··· EXTRAIT DU TEXTE ···

Est-ce que les buveurs bourguignons d’eau gratuite rêvent d’un monde où l’eau serait un « bien commun » échappant à la privatisation et à la marchandisation capitaliste ? Est-ce qu’ils savent que cette eau généreusement dilapidée par cette fontaine est ailleurs dans le monde devenue tellement rare qu’elle est fauteuse de guerres ? Leur geste est-il de protestation contre une société qui oblige à payer ce qui devrait être partagé par tous - ou sont-ils mus seulement par le souci égoïste de faire l’économie d’un achat supplémentaire ? Bref : les passants de Pontaubert sont-ils « de gauche » ?
Dans les villages gaulois, s’agitent encore certains printemps sur les places, d’étranges individus réclamant comme Arthur Rimbaud en 1870 de « changer la vie ».
D’un printemps l’autre, un jeune homme agile gagne les sommets de la gouvernance républicaine en prétendant incarner une « modernité » française numérisée et flexible – capable de redorer le blason du vieux pays en start-up flamboyante.
Quoi de commun entre ces deux « jeunesses » : celle réclamant l’égalité assemblée tenante Nuit entière Debout, et celle des nouveaux gagnants de l’intégration heureuse dans l’immédiateté exaltante de la finance mondialisée ?
Le « commun », c’est l’affaire de la « politique » : cette étrange activité humaine qui transforme la contemporanéité des agitations individuelles en « conscience collective » et en sentiment d’une communauté de destins.

···

DÉFI A
Selon le texte sur la fontaine de Pontaubert, en quelle année Arthur Rimbaud réclamait-il de « changer la vie » ?
DÉFI B
Rédigez la suite du texte sur la fontaine de Pontaubert en partant de sa dernière phrase.
Les données ne servent à rien ici.

··· DONNÉES EXTRAITES ···

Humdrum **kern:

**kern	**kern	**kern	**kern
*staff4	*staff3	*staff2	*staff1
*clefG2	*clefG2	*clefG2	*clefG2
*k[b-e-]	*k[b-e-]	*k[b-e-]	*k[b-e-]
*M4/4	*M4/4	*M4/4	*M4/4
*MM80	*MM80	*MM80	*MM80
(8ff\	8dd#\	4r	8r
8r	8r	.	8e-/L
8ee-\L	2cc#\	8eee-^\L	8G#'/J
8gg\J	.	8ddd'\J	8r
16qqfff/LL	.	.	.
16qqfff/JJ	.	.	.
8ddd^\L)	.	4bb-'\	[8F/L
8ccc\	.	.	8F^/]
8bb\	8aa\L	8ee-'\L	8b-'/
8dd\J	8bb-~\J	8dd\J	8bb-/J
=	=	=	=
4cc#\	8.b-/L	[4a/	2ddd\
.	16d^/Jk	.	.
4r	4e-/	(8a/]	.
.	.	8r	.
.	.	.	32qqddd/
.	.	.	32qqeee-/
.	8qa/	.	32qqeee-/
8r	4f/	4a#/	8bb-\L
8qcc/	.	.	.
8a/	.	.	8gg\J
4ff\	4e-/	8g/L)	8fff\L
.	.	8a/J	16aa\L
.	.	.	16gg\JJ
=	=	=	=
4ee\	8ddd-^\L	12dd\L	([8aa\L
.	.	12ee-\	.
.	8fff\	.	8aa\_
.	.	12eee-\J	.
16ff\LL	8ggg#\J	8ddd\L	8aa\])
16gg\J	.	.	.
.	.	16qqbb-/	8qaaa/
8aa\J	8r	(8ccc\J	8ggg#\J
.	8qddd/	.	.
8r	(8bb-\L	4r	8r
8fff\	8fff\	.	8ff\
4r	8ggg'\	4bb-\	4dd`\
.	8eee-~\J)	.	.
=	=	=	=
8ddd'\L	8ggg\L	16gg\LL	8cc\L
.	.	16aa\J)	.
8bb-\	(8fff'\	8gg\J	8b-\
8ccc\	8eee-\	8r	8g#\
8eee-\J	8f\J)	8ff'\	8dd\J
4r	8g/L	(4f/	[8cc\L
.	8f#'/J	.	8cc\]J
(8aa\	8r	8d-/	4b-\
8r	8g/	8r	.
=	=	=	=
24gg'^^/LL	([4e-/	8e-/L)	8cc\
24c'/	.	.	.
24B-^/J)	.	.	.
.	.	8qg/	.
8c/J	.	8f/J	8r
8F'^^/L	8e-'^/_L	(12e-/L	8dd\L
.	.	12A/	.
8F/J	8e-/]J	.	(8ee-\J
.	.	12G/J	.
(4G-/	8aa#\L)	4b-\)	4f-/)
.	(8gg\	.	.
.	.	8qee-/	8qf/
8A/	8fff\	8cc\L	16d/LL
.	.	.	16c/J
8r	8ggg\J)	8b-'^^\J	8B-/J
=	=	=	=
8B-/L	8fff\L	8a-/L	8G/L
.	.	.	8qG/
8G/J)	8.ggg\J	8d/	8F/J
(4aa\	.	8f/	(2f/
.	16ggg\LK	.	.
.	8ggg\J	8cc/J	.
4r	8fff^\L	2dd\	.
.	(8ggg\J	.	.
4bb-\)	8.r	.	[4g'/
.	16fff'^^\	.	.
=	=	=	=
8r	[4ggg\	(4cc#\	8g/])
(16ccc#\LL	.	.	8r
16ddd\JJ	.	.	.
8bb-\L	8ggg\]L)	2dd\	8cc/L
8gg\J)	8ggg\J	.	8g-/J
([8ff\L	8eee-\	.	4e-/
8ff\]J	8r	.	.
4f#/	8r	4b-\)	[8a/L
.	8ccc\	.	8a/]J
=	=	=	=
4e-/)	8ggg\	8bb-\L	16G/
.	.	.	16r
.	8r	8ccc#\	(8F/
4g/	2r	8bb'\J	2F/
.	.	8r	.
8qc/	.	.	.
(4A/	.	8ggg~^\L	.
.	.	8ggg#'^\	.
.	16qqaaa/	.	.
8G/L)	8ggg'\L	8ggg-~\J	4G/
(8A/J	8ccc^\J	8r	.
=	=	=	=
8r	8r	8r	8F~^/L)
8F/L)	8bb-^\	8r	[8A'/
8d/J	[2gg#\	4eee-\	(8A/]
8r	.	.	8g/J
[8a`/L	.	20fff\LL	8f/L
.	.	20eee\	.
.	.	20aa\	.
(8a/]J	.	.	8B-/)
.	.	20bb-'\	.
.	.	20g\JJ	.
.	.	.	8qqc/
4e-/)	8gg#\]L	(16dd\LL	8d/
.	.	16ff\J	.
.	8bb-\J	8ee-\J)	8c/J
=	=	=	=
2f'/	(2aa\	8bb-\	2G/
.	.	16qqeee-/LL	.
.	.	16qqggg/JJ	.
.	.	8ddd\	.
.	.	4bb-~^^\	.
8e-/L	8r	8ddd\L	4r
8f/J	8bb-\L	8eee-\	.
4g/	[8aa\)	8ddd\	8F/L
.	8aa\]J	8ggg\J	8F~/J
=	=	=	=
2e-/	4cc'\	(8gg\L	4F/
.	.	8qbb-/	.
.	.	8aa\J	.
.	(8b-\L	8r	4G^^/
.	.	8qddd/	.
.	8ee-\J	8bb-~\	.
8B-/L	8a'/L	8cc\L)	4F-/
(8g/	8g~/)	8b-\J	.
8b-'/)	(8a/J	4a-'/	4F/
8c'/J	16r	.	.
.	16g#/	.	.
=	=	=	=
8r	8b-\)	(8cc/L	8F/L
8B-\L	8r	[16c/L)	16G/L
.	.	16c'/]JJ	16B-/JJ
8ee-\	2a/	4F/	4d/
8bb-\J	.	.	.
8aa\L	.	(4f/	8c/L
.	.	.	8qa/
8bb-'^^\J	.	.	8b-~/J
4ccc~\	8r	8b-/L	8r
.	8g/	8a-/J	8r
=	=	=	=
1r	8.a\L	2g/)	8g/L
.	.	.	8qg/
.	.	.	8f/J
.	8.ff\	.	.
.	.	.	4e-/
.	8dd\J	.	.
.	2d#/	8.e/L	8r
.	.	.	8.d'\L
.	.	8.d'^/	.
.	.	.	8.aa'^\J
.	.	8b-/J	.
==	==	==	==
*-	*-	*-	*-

···

RÉSULTAT DE L'EXERCICE A
En 1870.

RÉSULTAT DE L'EXERCICE B
Longtemps la « gauche » s’est levée de bonne heure, représentant à l’Assemblée nationale, depuis qu’elle s’est auto-constituée en juin 1789, les plus radicaux des révolutionnaires réclamant l’abolition des anciens privilèges – reléguant au musée (du Louvre) des formes politiques « anciennes » les perruques poudrées de la grande propriété foncière nobiliaire
Ce peuple du travail producteur de la richesse, artisans, paysans, commerçants, ouvriers, Tiers Etat de l’Ancien régime, s’était prétendu « peuple souverain » et avait aboli les deux autres assemblées de la noblesse et du clergé. Porteur d’une promesse politique, l’égalité des « citoyens », cette assemblée « populaire » avait promulgué une « déclaration universelle des droits de l’homme », bientôt abîmée en Europe par les bruits de bottes des armées napoléoniennes devenues impériales et impérialistes, et hors d’Europe par la colonisation militaire de l’ « universalisme » « français » - triste oxymore.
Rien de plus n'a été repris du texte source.